Java Long - Bit's manipulation

Question

I have a long number and I want to manipulate it bits in following way:

Long l = "11000000011" (long l 's bit representation)

Long ll1 = "110000000" (remove last two bits from l and convert to Long)

Long ll2 = "11" (keep last two bit's of l and discard other bits and convert to Long)

Can anybody help me, how to do this in Java in a fast way ?

Answer 1

 long l = Long.parseLong("11110", 2) ;
 long ll1 = l >>> 2;
 long lb = (l & 1) ; last bit
 long ls = l >>> 1;
 long lb1 = (ls & 1) ; bit before last bit

Answer 2

To convert a string of bits into a long, you can use Long.parseLong:

long l = Long.parseLong("11000000011", 2);

You can then use the bit-shifting operators >>, <<, and >>> to drop off the lower bits. For example:

long ll1 = l >>> 2;

To drop off all but the top two bits, you can use Long.bitCount to count the bits, then shift off the remaining bits.

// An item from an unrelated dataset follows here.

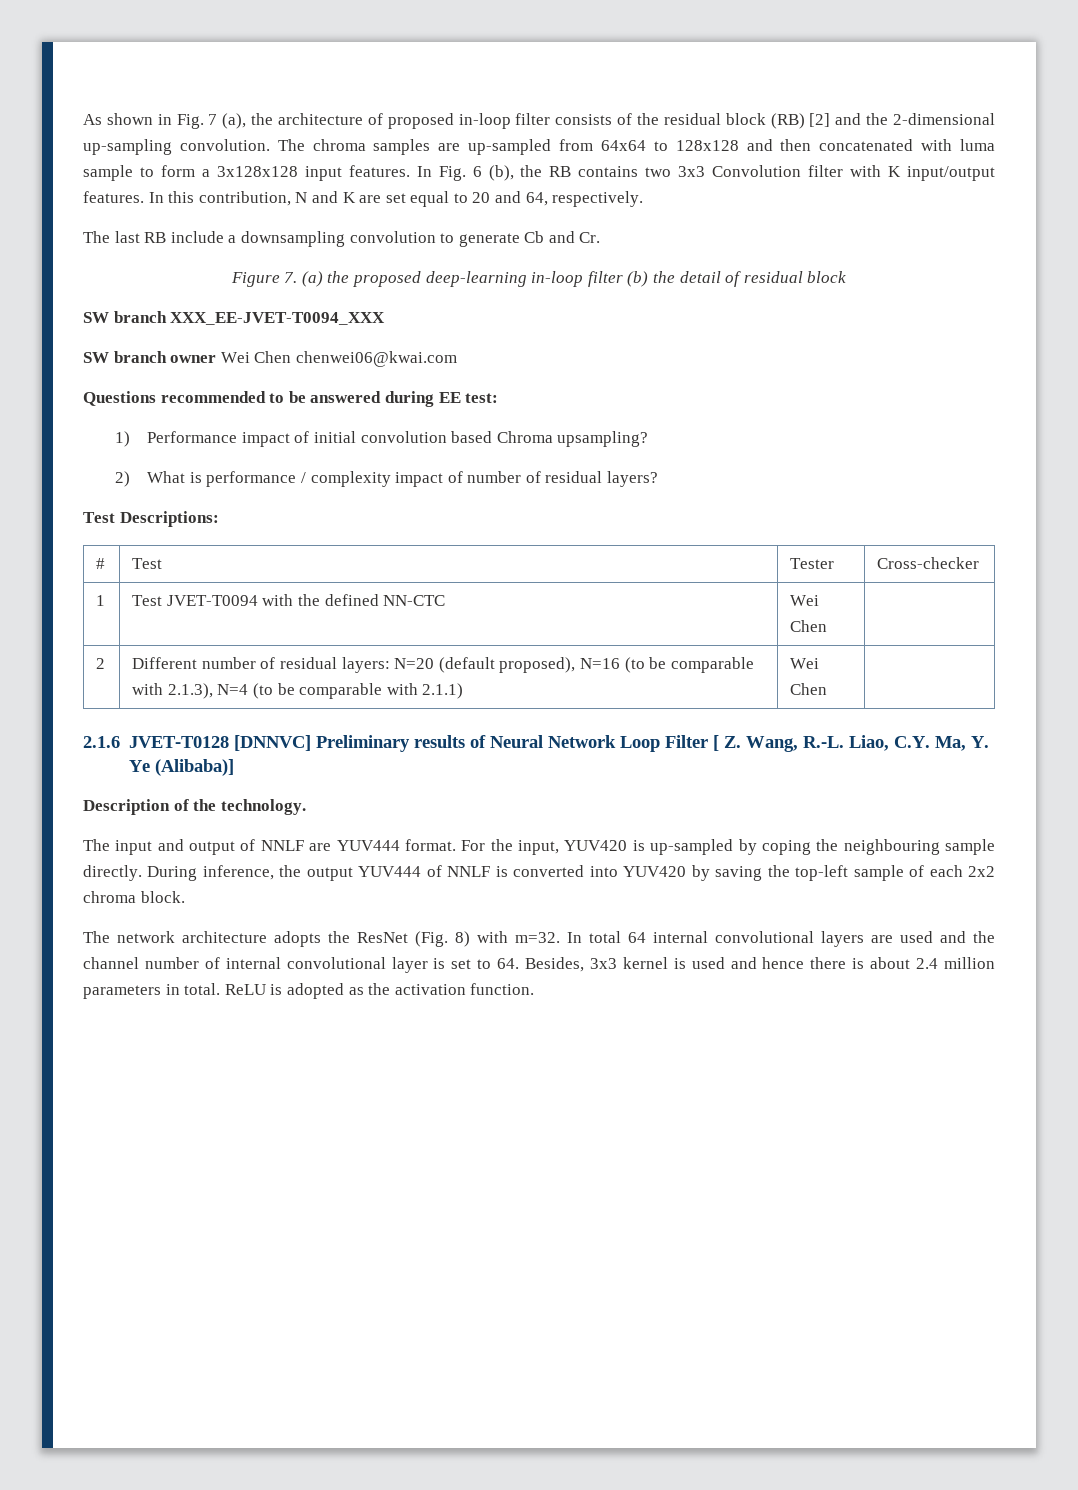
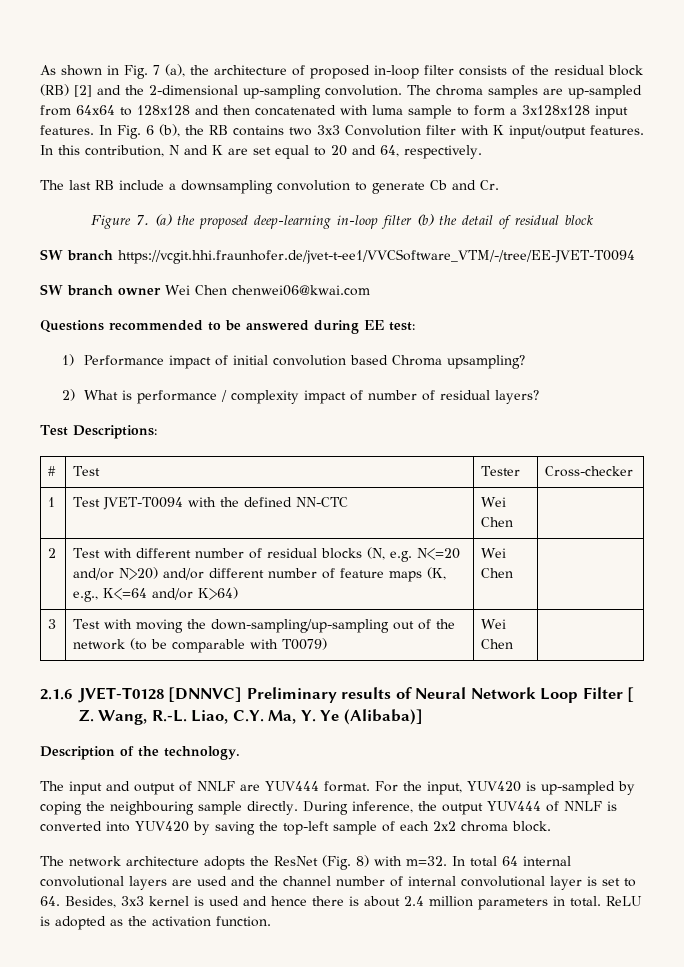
[170,312,386,325] XXX_EE-JVET-T0094_XXX -> [118,249,635,264] https://vcgit.hhi.fraunhofer.de/jvet-t-ee1/VVCSoftware_VTM/-/tree/EE-JVET-T0094
[132,657,754,673] [132,683,464,699] Different number of residual layers: N=20 (default proposed), N=16 (to be comparable with 2.1.3), N=4 (to be comparable with 2.1.1) -> [73,547,461,562] [73,567,447,582] [73,587,239,602] [481,548,507,558] [481,568,514,578] [48,619,57,629] [73,619,456,633] [73,638,328,653] Test with different number of residual blocks (N, e.g. N<=20 and/or N>20) and/or different number of feature maps (K, e.g., K<=64 and/or K>64) | Wei Chen | // 3 | Test with moving the down-sampling/up-sampling out of the network (to be comparable with T0079)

long ll2 = l >>> (Long.bitCount(ll1) - 2);

EDIT: Since the question you're asking has to do with going from longs to the bits of the longs, you should use the Long.toBinaryString method for this:

String bits = Long.toBinaryString(/* value */);

From there, to drop off the last two bits you can use simple string manipulation. Try using String.substring for this.

Hope this helps!